RSYNC algorithm

Sun Dec 27 12:51:23 PST 2009

Hi Ravi,

On Sun, Dec 27, 2009 at 12:32, Ravi Chunduru <ravi.is.chunduru at gmail.com> wrote:
> I am tring to understand the code. Correct me if I am wrong.
>
> I did not find any MD5 or MD5 hash calculation.
> One of the ways RSYNC algorithm ensures that duplicate data is by
> rechecking with the stronger checksum using MD5 or MD4 after matching
> up with the rolling checksum (weak checksum).  I did not find anywhere
> in the code of this additional check.  I understand that the encoder
> is taking care of this issue by comparing the new & stored block data.
>  What I am not sure is how decoder is ensuring that it is not picking
> up the wrong data (matching the weak checksum)?  From my little
> understanding of the code, it apperas that encoder is sending the weak
> checksum to the decoder whenever there is a match on the encoder.

Great question!  There are a couple of things involved with what
you're asking, so I will answer the easy (i.e. working) case first and
move on to the more complex case and why it will be solved a different
way -- although I haven't done the work yet.

Checking a cryptographic or message digest hash is a fairly expensive
operation (because it must be computed if it is not needed, and it is
not needed here) and still does not guarantee against collision.
Consider this code:

%%%
                        /*
                         * Now attempt to encode this hash as a reference if it
                         * has been defined before.
                         */
                        BufferSegment *oseg = cache_->lookup(hash);
                        if (oseg != NULL) {
                                /*
                                 * This segment already exists.  If it's
                                 * identical to this chunk of data, then that's
                                 * positively fantastic.
                                 */
                                if (encode_reference(output, &outq,
start, hash, oseg)) {
                                        oseg->unref();

                                        o = 0;

                                        /*
                                         * We have output any data
before this hash
                                         * in escaped form, so any
candidate hash
                                         * before it is invalid now.
                                         */
                                        have_candidate = false;
                                        continue;
                                }

                                /*
                                 * This hash isn't usable because it collides
                                 * with another, so keep looking for something
                                 * viable.
                                 */
                                oseg->unref();
                                DEBUG(log_) << "Collision in first pass.";
                                continue;
                        }
%%%

If encode_reference() returns false, then we infer that there was a
hash collision and move on to trying the next hash.  If you look at
the beginning of encode_reference():

%%%
        uint8_t data[XCODEC_SEGMENT_LENGTH];
        input->copyout(data, offset, sizeof data);

        if (!oseg->match(data, sizeof data))
                return (false);
%%%

The BufferSegment::match() method here is the one of note.  There is a
little indirection in buffer.h, but it is basically turned into:

%%%
                return (memcmp(data(), buf, len) == 0);
%%%

So you see that instead of calculating and comparing a hash, we do a
full compare of the bytes to see if there is a collision before using
a hash.

• • • •

# Work item A
Transcribe from the rsync discussion the part that opens with the words containing "Checking a cryptographic" and closes with "been defined before.".
# Work item B
Render this sentence from the rsync discussion in German: "So you see that instead of calculating and comparing a hash, we do a full compare of the bytes to see if there is a collision before using a hash."
The listing that comes next is separate material and has no connection to the rsync discussion.

• • • •

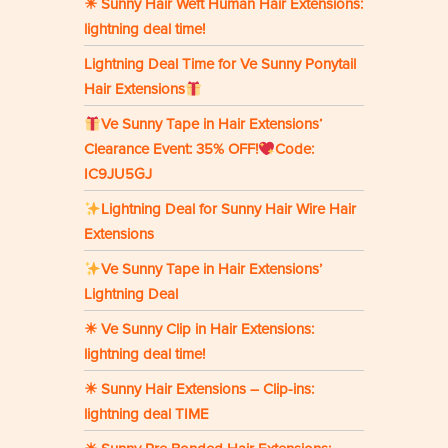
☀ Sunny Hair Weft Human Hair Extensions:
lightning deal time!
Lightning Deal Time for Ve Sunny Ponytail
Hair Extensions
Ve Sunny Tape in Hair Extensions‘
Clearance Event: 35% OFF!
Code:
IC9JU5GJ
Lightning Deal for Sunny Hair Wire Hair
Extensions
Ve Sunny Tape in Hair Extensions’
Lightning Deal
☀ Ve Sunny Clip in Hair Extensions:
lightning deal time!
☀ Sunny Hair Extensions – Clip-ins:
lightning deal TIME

• • • •

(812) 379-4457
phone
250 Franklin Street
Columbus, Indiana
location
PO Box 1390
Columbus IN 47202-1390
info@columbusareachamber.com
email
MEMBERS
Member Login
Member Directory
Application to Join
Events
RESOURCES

• • • •

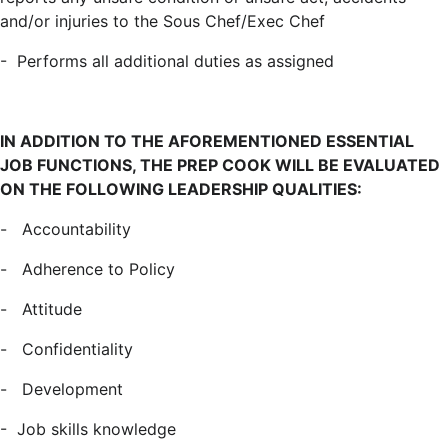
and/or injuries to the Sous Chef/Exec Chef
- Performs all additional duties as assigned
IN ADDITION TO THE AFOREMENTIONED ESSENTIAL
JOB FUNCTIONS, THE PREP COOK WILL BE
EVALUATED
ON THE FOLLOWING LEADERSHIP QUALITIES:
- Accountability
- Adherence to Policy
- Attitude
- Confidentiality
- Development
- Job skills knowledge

• • • •

# Task output A
Checking a cryptographic or message digest hash is a fairly expensive
operation (because it must be computed if it is not needed, and it is
not needed here) and still does not guarantee against collision.
Consider this code:

%%%
                        /*
                         * Now attempt to encode this hash as a reference if it
                         * has been defined before.

# Task output B
Sie sehen also, dass wir, anstatt einen Hash zu berechnen und zu vergleichen, einen vollständigen Vergleich der Bytes durchführen, um festzustellen, ob eine Kollision vorliegt, bevor wir einen Hash verwenden.